Seorang netizen bernama Nynda Fitri mengabadikan momen tersebut. Nynda Fitri mengungkapkan bahwa diskon yang ditawarkan sebenarnya relatif biasa, salah satunya beli 2 gratis 1. Namun karena tingginya minat pembeli dan terlalu kalap, suasana jadi kisruh dan membuat para SPG kesulitan.

 

peristiwa diskon © 2017 Instagram


Apa sebenarnya yang membuat orang-orang begitu gandrung pada diskon?

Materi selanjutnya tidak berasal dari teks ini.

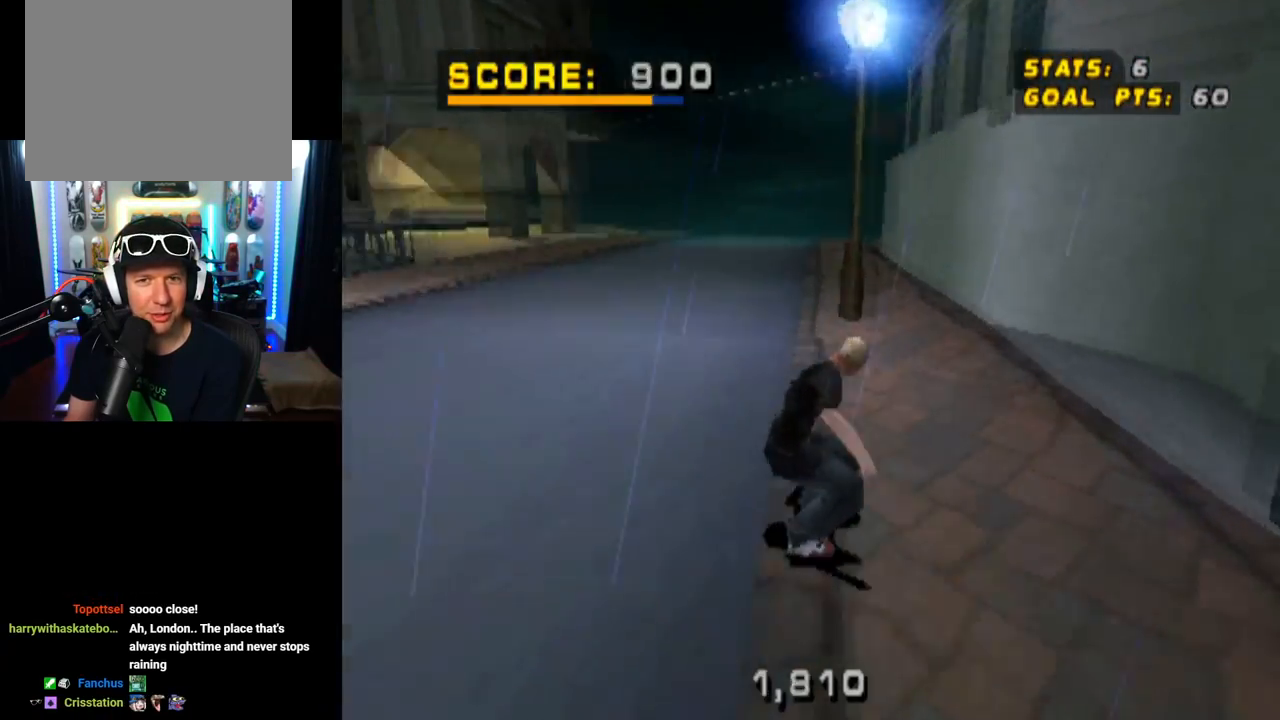
{"buttons": ["CROSS", "DPAD_DOWN", "DPAD_LEFT"], "left_stick": "center", "right_stick": "center", "events": [[50, "DPAD_LEFT", "down"], [66, "DPAD_DOWN", "down"]]}
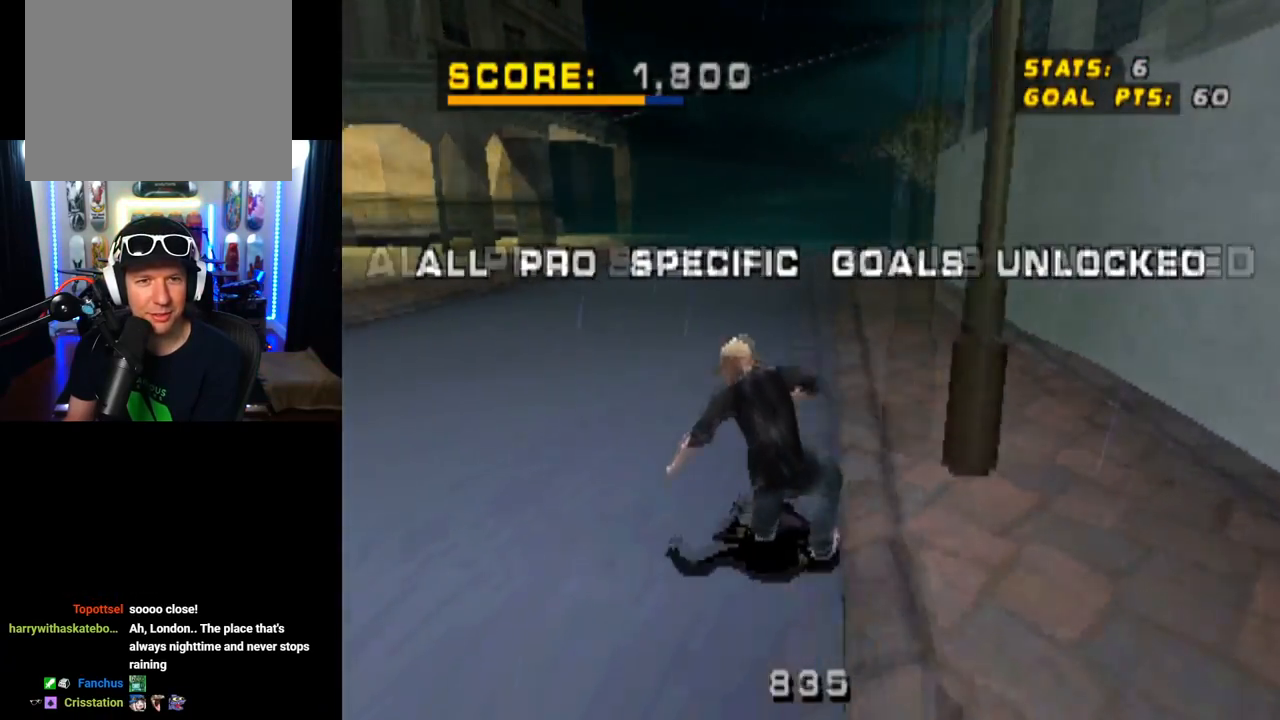
{"buttons": ["CROSS", "DPAD_LEFT"], "left_stick": "center", "right_stick": "center", "events": [[484, "DPAD_DOWN", "up"]]}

Hal ini bisa ditinjau dari sisi psikologis. Dikutip dari tulisan Michiel, seorang konsultan pemasaran di yoast.com, secara alamiah orang-orang punya insting mencari kesenangan untuk memenuhi kepuasan biologis dan psikologis. Penyelenggara diskon selalu memberikan periode waktu tertentu. Inilah yang mendorong orang-orang merasa bahwa diskon adalah urusan yang urgen. Pasalnya, melewatkan diskon dianggap melewatkan kesempatan menghemat sekian nominal uang. Di sinilah diskon bekerja memengaruhi khalayak.

Matt Win, seorang manager perusahaan yang ahli di bidang e-commerce, sebagaimana dikutip dari volusion.com menyebutkan bahwa konsumen pada dasarnya enggan memperhitungkan berapa nominal uang yang akan mereka keluarkan. Mereka lebih berfokus pada angka diskon dan merasa mendapatkan untung dari diskon.

Konsumen sudah kadung gembira dengan potongan harga yang ditawarkan sehingga tidak memperhitungkan kemungkinan bahwa produsen telah menaikkan harga sebelum memberikan diskon. Potongan harga juga membuat orang enggan untuk mencari penawaran yang lain.

Diskon bisa bermacam-macam. Semisal memberikan produk gratis jika membeli beberapa item, bebas ongkir, potongan nominal harga, ataupun potongan harga dalam persen. Diskon merupakan suatu strategi pemasaran yang efektif. Misalnya, orang-orang lebih cenderung ingin mendapatkan diskon 50% dengan harga yang sebenarnya sama dengan harga awal dibandingkan dengan menghemat 30%.

Psikolog klinis dan forensik alumnus UI, Kasandra Putranto punya pendapat agak sama. Menurut dia program diskon adalah sebuah teknik marketing untuk menarik para konsumen berbelanja. Misalnya, suatu brand memberikan voucher senilai Rp 100 ribu setelah berbelanja minimal sekian rupiah. Padahal harga produk yang dijual tidak ada yang di bawah nilai voucher. Sementara itu, voucher hanya berlaku beberapa hari. Sehingga konsumen terdorong untuk mengeluarkan uangnya lagi. Sebuah brand memakai psikologi marketing supaya produknya laris di pasaran. Maka sebenarnya, diskon tak hanya berdampak pada penghematan uang konsumen tapi juga semakin meningkatkan interaksi khalayak dengan produk/brand. Diskon mendorong ketergantungan konsumen. Mereka akan cenderung enggan mencari barang dengan harga normal.

Heldi dari Pascasarjana Universitas Pendidikan Indonesia (UPI) Bandung pernah melakukan menulis tentang pola konsumsi masyarakat postmodern. Di tulisan yang dimuat di jurnal Al-Iqtishad: Vol I/1/Januari 2009, menyebutkan bahwa orang-orang menginginkan barang konsumsi tak hanya semata menginginkan barang tersebut.

Kebutuhan terhadap barang tidak hanya terbatas untuk memperolehnya, melainkan juga mengumpulkannya. Para konsumen tidak sekadar membeli barang, melainkan juga membeli citra dari barang tersebut. Konsumen tak lagi rasional saat mencari barang.